*EXTRACT*.
────────

Closed surban closed 2 years ago
Sure, if you want you can email me the file (mdsteele@alum.mit.edu), and I can try to figure out what's going on.
I've mailed you the file.
Also, I've run a few more checks. It seems that I can read all entries and their contents within the CFB file just fine when I comment out the check for the MiniFAT chain length. So it seems that the file is indeed intact, just somewhere the header isn't updated when the MiniFAT grows.
Thanks, I've received the file, and confirmed that I get the same error when I try to read it with the cfb
crate (and that it seems to work fine otherwise when I comment out the check in lib.rs:403
). It looks like the MiniFAT in that file has just three populated entries, and then a whole bunch of extra free entries—enough that the MiniFAT chain takes up two sectors—but the CFB file header incorrectly lists the number of MiniFAT sectors as 1.
Possibly cfb
should be less strict about opening files with incorrect header values, but if it's generating incorrect header values, I'd like to track that down.
I'm trying to write an integration test to see if I can get the cfb
crate to create a similar sort of CFB file (then save and reopen it) so I can reproduce the problem in a test, but (unfortunately?) the test I wrote passes just fine and the cfb
crate seems to correctly update the header with the number of MiniFAT sectors. Presumably my test is constructing its CFB file in a different way than you did, such that it doesn't tickle the bug? If your code that used cfb
to generate the file you sent me happens to be visible somewhere public, I could take a look.
Alternatively, if you were using an older version of cfb
, there's always the chance that my test passes because this bug somehow got already fixed; do you know what version of cfb
you used to create that file?
Hi,
thanks for investigating. I've managed to produce a somewhat reliable test case at https://github.com/surban/rust-cfb/tree/test2.
$ cargo test --release large_file
...
997: "1097105465207881823/535068735256626241/1654730976230085652/1479878657273552817/16594774604723100142/16282592443348169539/5141153473456206402/7474220944655359257/18386555722536719420/3640068409734246024/file"

────────

*PROBLEM 1*.
In the issue discussion about the cfb crate, how many MiniFAT sectors does the file header incorrectly list?
*PROBLEM 2*.
Continue the issue discussion about the cfb crate from its last line.

*INFORMATION SHOWN*.
────────

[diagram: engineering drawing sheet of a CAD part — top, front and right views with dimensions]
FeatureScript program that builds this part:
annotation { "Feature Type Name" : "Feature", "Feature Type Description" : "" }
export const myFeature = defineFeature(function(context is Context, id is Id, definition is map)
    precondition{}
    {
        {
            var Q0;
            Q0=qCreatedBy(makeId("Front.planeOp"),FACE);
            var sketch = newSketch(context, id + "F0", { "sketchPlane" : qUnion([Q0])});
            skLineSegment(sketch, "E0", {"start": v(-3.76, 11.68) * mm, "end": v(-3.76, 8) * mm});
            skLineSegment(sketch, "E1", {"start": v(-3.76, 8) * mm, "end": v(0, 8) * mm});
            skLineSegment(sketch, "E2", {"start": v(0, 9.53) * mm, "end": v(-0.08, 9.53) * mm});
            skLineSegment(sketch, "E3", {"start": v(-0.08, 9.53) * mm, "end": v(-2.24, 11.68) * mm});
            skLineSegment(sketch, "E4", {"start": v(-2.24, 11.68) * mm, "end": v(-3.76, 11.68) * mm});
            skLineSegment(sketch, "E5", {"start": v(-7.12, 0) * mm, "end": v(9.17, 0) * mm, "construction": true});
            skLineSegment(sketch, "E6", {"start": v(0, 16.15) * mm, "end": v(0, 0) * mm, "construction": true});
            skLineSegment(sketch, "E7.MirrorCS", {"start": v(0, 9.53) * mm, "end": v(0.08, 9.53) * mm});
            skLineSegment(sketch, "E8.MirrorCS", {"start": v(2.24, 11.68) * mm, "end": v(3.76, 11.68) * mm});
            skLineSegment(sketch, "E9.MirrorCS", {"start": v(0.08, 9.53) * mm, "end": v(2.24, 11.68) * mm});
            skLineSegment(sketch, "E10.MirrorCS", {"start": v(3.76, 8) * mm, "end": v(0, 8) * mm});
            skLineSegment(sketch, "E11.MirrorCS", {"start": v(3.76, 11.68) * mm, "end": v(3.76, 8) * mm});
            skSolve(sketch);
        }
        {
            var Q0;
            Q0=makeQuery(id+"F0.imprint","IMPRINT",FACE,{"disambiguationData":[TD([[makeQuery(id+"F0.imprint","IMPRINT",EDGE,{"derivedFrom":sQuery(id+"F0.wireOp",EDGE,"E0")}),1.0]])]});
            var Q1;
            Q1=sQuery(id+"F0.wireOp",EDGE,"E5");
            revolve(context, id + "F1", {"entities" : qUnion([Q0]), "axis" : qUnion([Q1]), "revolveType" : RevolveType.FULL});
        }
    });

────────

*RESPONSE AREA 1*.
The header lists the number of MiniFAT sectors as 1, though the MiniFAT chain takes up two sectors.

*RESPONSE AREA 2*.
998: "15233366004687614841/17110961905071956288/3461799207949843587/2956477538331761186/14580975933060640102/10096965140567487440/10857002502456766753/1995644454631255475/8816817431223778358/11687919955186910049/file"
999: "15325735911042825732/11527156048012980787/11262365494089736006/13231614731720573998/14408075340521169662/10109310091362561475/15730777940568448675/11054144027193995632/17006024488028320019/13898819080185493565/file"
thread 'large_file' panicked at 'open: Custom { kind: InvalidData, error: "Incorrect MiniFAT chain length (header says 1, actual is 2)" }', tests/large.rs:43:44
note: run with `RUST_BACKTRACE=1` environment variable to display a backtrace
failures:
large_file
test result: FAILED. 0 passed; 1 failed; 0 ignored; 0 measured; 0 filtered out; finished in 3.63s
error: test failed, to rerun pass '--test large'
Perfect, thanks for that test. I managed to shrink it down a bit such that it can reliably reproduce the error without taking too long to run in debug mode. Now I'm working on a fix.
I've pushed a change that I think should fix the problem of cfb
generating files with incorrect num_minifat_sectors
values in the header (along with a new regression test). Can you give it a try and see if it fixes your use case?
Thanks for the fix.
Seems good so far!
I am getting the above error when reopening a file that was created with this crate. However, commenting out the appropriate check in
lib.rs:403
makes it readable.I can provide you with the file, but I would rather not upload it publicly.